Dataset entries
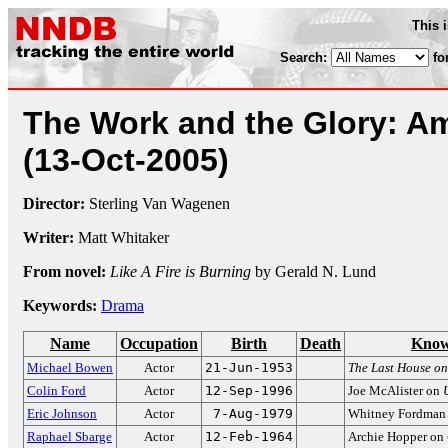
This 
Search:
fo
The Work and the Glory: A
(13-Oct-2005)
Director:
Sterling Van Wagenen
Writer:
Matt Whitaker
From novel:
Like A Fire is Burning
by Gerald N. Lund
Keywords:
Drama
Name
Occupation
Birth
Death
Know
Michael Bowen
Actor
21-Jun-1953
The Last House on 
Colin Ford
Actor
12-Sep-1996
Joe McAlister on
Eric Johnson
Actor
7-Aug-1979
Whitney Fordman
Raphael Sbarge
Actor
12-Feb-1964
Archie Hopper on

Aim of the exercise.
Retype every entry above exactly and, please, skip the pictures.

Solution to the problem.
This 
Search:
fo
The Work and the Glory: A
(13-Oct-2005)
Director:
Sterling Van Wagenen
Writer:
Matt Whitaker
From novel:
Like A Fire is Burning
by Gerald N. Lund
Keywords:
Drama
Name
Occupation
Birth
Death
Know
Michael Bowen
Actor
21-Jun-1953
The Last House on 
Colin Ford
Actor
12-Sep-1996
Joe McAlister on
Eric Johnson
Actor
7-Aug-1979
Whitney Fordman
Raphael Sbarge
Actor
12-Feb-1964
Archie Hopper on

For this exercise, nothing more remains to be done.